Warranty dollars are dropping dramatically. We want to increase customer-pay labor. I always ask them one question: Is your customer right now happy with the level of service they are receiving on their new car? The answer is always yes. Well, does the customer know where to take their other cars for service? Why can't they bring them to you? I want every advisor to ask every customer if they have any other vehicles at home that we can service and maintain. I want that customer to think of your dealership as the only dealership for all of their service and maintenance needs, regardless of what they're driving.
The independents have been servicing all makes and models for years. I'm just asking the dealers to expand what they're doing with used cars so that then can take better care of their customers. If we don't do that now, the customer will go somewhere else.

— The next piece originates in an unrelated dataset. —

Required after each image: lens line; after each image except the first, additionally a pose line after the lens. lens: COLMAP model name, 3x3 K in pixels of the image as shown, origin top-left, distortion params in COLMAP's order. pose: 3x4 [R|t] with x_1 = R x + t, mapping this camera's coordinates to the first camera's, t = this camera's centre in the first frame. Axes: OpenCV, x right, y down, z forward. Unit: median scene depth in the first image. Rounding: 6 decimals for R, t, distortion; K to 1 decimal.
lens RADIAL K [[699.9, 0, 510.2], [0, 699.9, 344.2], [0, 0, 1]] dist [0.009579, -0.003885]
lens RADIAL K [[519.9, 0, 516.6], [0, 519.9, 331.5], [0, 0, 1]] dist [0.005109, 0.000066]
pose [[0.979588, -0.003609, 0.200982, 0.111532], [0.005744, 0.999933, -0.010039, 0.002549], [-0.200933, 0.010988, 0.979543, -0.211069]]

Hours of operation have also got to be convenient for the customer. You can't expect customers to take a day off of work to have their car serviced. Service hours have to mirror sales hours. Be open for convenience of the customer, not the convenience of the employees.

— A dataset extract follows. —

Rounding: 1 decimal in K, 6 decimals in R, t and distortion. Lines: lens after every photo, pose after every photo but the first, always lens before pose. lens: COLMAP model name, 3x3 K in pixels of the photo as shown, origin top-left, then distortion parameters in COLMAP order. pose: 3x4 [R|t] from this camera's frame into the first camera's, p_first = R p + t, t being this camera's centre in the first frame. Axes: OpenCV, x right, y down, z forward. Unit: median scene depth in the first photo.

Moving forward, what are some other strategies that seem to be working for parts/service in this new economic reality?
All service advisors have business cards. Lets say I've just asked my customer, Mr. Johnson, "Do you have other vehicles we can maintain?" Before he leaves, I'll ask him to write his name on the back of one of my business cards, and then ask him if he has other family members or co-workers that might need their car serviced, because my dealership services all makes and models.
One of the most important questions you can ask your customer is, "Would you refer me to someone else?" If they hesitate or say no, what have I done wrong?

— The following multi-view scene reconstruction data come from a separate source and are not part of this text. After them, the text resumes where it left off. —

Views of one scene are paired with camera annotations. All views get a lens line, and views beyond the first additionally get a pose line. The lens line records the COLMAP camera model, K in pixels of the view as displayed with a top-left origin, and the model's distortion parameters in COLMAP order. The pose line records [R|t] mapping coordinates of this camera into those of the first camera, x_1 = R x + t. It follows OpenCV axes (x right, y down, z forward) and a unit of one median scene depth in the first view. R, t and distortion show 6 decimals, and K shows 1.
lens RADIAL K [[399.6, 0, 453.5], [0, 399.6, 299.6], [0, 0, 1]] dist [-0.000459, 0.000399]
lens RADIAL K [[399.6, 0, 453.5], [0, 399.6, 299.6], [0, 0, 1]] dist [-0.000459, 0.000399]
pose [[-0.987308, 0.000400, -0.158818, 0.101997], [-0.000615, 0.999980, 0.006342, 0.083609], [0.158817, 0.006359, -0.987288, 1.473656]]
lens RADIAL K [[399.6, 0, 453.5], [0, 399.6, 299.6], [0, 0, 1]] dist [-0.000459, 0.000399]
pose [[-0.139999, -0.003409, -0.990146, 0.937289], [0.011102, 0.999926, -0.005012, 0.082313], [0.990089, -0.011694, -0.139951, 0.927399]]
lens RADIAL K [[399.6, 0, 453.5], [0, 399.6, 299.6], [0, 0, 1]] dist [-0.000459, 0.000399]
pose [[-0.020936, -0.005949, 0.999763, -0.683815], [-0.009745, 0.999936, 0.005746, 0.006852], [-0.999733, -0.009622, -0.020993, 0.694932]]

What sorts of parts issues are managers facing?
Unfortunately, I believe the parts department is the number-one stumbling block to technician proficiency. Proficiency is defined as hours produced divided by hours available. Hours produced is what the flag sheet says; hours available is what is on the time clock. If I turn six hours during an eight-hour day, I'm 75% proficient. If you're not at 100% proficiency, then you're not selling all the hours you have available.
Why is the parts counter the stumbling block? A technician walks up and asks for a part, the counter person says they don't have it, but they can go down the street and pick it up. Now it becomes an emergency purchase, but more importantly it results in lost technician productive time.
I go as far to tell students that they should put pad of paper on back parts counter. Every time you don't have a requested part, you want to note three things down on the paper: the repair order number, the part number, and a description of the part. At the end of the day, the two department heads should sit down and look at that paper. Let's say there are 15 items on that paper. Ten of them are non-stock, and that's okay. But as a service manger, I should say to the parts manager, "Did you track them as a lost sale?" Because if you don't give the computer system that demand, it won't suggest you bring it into inventory.
What about the five stock that we didn't have. You should look at stocking quantity. If the quantity was set at one, and you sold another one before you could replenish, maybe we need to bump that quantity up to two. By doing that daily, you can see what's going on in the parts department.